An 18-year-old man from Lake Lillian, Minn. died in an avalanche Tuesday afternoon near Cooke City, Mont. The victim was on the northwest slope of Crown Butte when another snowmobiler in his party likely triggered the slide, possibly remotely.

Cooke City Search and Rescue recovered the victim’s body at 5:10 p.m. beneath six feet of snow at the toe of the slide, according to the Park County Sheriff’s Department. The avalanche was estimated to be 500 feet wide and 600 feet long. Neither the victim, nor anyone in his party, was wearing an avalanche beacon.

This was the second avalanche fatality in western Montana in three days, and the fifth since Jan 1.

On Sunday afternoon, Bozeman native Peter Maxwell, 27, was killed in an avalanche near Philipsburg, outside of the GNFAC forecast area. Maxwell lived in Missoula and was a children’s ski coach at Discovery Basin Ski Area in Anaconda. He was skiing in a remote area near Altoona Lakes when he likely triggered the slide, according to the Granite County Sheriff Scott Dunkerson. Search and rescue, the sheriffs department and local volunteers responded to the scene.

Since Jan. 1, there have been five avalanche fatalities in Montana. Two of those occurred in the GNFAC advisory area, both during avalanche warnings.

“Our snowpack is worse than last year,” GNFAC Director Doug Chabot told EBS on March 12 about avalanche conditions in the advisory area, noting there wasn’t a single Montana avalanche fatality last season. “We formed some weak layers early in the season, and the second factor is we’ve had lots of snow.”
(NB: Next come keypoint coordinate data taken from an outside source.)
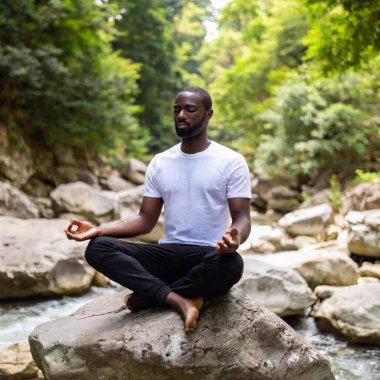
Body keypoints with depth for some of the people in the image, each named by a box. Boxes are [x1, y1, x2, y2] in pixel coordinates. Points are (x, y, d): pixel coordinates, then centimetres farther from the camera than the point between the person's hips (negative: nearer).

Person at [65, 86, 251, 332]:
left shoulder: (231, 161, -1)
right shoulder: (160, 163, 11)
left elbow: (242, 218, -7)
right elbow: (146, 220, 9)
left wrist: (235, 238, -32)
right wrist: (98, 231, -6)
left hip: (209, 256, -3)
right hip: (168, 253, 4)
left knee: (231, 264, -40)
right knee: (98, 248, -19)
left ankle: (152, 295, -17)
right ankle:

The center has issued five separate avalanche warnings this season, more than during any of the last 10 years, Chabot said. It has issued five separate warnings so far this year.

Cooke City is an area of particular concern in southwest Montana, he added because of the easy access snowmobilers have to dangerous terrain.

“One of the hardest things for people to understand is that places like Cooke City, if you leave the groomed trail you’re almost always in avalanche terrain,” Chabot said. “You leave that groomed trail and all bets are off.”